Other lock situations to consider are: GET_LOCKS, FLUSH TABLES WITH READ LOCK,
metadata locks.

Other worklog entries
---------------------

In the past, there have been other suggestions for MySQL lock display:
"SHOW TABLE LOCKS [FROM (db|table)] [FOR user];" (WL#320, Jeremy Cole)
"SHOW LOCK QUEUE [FROM (db|table)]" (WL#321, Jeremy Cole)
"SHOW FULL PROCESSLIST" (WL#1275, Mark Matthews)
These are raw-idea-bin suggestions, and Peter thinks we can ignore them.
(Sergei Golubchik, on the other hand, thinks we should consider them.)

And there is a task in the benchmarks queue:
WL#2288 Patch Innodb-code to add status variable to show number of row locks

Some of the "mysqladmin debug" code might be worth looking at.

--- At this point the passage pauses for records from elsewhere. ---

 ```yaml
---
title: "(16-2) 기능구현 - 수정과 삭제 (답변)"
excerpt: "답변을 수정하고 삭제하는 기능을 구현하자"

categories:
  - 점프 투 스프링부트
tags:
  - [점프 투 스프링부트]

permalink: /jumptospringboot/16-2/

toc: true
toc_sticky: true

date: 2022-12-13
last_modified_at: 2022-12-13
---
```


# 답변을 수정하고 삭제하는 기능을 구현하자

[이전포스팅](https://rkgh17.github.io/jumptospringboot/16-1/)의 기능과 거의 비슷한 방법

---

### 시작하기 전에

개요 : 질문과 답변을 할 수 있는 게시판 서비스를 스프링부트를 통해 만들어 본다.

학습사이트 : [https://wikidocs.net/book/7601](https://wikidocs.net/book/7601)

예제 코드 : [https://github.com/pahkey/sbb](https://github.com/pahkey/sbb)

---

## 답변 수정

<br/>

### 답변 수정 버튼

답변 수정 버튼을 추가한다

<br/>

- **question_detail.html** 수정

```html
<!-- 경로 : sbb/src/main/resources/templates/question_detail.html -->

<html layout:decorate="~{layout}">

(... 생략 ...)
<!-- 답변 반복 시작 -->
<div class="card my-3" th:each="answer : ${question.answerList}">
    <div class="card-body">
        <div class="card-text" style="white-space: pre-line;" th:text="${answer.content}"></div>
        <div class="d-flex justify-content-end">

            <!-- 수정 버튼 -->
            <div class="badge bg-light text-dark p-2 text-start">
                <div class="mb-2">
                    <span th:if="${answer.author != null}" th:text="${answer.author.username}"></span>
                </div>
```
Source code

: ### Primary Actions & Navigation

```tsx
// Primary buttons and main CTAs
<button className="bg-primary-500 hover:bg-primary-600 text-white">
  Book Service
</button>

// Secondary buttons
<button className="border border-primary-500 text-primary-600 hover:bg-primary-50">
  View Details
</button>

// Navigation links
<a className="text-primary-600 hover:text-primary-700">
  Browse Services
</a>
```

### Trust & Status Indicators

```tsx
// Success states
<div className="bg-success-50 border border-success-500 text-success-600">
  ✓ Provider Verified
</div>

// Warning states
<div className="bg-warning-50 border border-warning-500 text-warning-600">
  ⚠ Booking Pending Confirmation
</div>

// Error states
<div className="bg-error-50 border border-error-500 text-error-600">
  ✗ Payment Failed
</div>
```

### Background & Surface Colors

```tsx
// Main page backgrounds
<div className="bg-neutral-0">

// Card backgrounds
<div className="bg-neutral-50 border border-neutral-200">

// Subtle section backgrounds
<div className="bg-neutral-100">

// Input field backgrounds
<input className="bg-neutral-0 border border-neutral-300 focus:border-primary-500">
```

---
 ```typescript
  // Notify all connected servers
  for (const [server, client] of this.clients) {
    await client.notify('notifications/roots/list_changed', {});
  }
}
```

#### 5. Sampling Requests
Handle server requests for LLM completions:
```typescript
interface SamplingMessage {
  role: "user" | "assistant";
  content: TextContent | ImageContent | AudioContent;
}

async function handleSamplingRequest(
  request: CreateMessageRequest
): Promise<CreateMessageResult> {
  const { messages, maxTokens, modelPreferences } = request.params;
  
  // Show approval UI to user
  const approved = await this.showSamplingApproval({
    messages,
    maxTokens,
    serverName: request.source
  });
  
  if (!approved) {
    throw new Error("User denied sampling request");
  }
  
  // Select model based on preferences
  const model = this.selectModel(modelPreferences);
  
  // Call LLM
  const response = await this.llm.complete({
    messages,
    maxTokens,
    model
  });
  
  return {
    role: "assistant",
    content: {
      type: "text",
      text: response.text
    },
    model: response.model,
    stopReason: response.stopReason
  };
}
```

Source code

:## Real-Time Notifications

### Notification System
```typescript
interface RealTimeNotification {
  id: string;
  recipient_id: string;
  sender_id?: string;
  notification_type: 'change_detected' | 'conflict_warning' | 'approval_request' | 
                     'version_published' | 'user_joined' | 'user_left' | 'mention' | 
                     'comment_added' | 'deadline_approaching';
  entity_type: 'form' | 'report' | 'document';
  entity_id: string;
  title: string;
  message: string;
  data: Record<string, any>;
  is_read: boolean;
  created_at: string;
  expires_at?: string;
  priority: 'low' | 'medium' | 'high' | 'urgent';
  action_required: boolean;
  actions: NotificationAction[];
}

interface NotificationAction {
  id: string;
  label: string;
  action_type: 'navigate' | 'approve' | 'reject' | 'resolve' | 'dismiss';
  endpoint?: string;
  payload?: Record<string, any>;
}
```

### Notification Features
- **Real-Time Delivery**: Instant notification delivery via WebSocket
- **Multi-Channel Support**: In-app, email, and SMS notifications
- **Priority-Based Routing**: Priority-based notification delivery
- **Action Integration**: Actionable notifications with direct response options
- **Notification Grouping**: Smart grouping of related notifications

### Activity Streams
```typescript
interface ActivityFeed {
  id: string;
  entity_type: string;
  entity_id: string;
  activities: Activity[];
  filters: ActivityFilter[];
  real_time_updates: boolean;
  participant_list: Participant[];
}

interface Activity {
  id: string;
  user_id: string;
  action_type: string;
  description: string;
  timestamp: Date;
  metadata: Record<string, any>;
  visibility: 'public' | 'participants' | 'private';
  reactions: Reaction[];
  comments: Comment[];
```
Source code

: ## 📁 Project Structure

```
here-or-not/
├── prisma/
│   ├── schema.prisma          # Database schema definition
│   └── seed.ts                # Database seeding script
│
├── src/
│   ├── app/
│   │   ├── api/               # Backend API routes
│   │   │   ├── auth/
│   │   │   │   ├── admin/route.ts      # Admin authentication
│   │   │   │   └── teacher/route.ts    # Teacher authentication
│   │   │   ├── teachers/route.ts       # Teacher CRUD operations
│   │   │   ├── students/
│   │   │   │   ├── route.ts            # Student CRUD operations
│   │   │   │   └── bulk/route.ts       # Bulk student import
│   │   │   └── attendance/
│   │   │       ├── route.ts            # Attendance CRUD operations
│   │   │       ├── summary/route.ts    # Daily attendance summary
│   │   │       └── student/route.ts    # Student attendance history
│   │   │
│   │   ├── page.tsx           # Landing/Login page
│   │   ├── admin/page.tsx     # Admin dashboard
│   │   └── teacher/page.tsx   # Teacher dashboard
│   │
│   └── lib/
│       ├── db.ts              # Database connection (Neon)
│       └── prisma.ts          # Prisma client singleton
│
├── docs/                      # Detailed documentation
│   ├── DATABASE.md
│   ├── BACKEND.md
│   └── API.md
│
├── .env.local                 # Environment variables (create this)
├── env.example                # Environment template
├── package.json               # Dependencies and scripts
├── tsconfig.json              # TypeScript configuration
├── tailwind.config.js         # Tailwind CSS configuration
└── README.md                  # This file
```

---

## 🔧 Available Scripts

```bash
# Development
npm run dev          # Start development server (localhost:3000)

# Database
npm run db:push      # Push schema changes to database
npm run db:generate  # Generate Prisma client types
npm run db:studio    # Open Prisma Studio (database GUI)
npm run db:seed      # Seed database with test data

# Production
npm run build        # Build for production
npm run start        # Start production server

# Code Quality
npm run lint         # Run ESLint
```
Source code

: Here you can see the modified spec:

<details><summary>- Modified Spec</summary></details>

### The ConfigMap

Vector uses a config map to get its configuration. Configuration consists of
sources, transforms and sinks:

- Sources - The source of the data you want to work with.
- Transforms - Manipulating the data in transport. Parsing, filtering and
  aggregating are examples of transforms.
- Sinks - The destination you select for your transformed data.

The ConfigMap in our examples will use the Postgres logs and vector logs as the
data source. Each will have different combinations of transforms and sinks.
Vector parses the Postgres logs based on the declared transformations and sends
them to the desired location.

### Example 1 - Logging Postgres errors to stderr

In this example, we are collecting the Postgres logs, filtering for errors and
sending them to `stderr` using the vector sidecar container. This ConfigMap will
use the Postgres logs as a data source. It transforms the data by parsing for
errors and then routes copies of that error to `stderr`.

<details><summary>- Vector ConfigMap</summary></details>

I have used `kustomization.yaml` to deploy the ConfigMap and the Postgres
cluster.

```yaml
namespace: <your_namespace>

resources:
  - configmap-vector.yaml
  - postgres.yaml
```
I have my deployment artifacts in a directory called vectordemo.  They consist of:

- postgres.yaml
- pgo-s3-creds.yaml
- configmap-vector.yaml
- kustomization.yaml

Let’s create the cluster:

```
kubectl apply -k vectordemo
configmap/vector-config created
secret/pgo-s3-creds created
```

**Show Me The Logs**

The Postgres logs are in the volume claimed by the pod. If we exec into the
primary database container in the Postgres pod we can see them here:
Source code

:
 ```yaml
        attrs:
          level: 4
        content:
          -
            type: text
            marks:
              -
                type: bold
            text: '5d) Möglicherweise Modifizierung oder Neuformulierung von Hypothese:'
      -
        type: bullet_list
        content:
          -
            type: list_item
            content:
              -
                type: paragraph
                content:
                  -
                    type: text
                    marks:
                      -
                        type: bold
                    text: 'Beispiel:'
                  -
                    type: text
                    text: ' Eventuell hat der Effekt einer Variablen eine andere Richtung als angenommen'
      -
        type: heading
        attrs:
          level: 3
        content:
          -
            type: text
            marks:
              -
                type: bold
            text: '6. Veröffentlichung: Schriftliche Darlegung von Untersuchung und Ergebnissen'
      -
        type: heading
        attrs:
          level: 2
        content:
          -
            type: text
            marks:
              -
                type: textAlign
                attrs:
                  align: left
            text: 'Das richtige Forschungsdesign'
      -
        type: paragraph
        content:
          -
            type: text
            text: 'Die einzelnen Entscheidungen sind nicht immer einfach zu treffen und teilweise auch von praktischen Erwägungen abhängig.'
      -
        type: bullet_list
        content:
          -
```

Falcon has WL#3765 Falcon Diagnostics.

References
----------

BUG#9742: Put a SHOW LOCK TABLES

BUG#23076 No way of viewing locks from within the server (Mark Leith)
http://bugs.mysql.com/bug.php?id=23076

MySQL 5.6 Reference manual re INNODB_LOCKS table
http://dev.mysql.com/doc/refman/5.6/en/innodb-locks-table.html

"MySQL Internals: SHOW LOCKS or equivalent"
http://lists.mysql.com/internals/33907

Harrison Fisk's patch
[mysql internal address]/secure/mailarchive/mail.php?folder=4&mail=24248

BUG#33601 adding a view for information_schema to identify lock waiting
relations (another patch)
http://bugs.mysql.com/bug.php?id=33601

BUG#46391 No statistics are displayed for named locks from GET_LOCK() etc.

A table [performance_schema] locks is mentioned in the WL#2360 file attachment
[mysql internal address]/worklog/download/performance.txt?fid=400

Some more private references are visible by clicking on the 'Progress'
for 2009-04-13, to see what was deleted from 'References' on this date.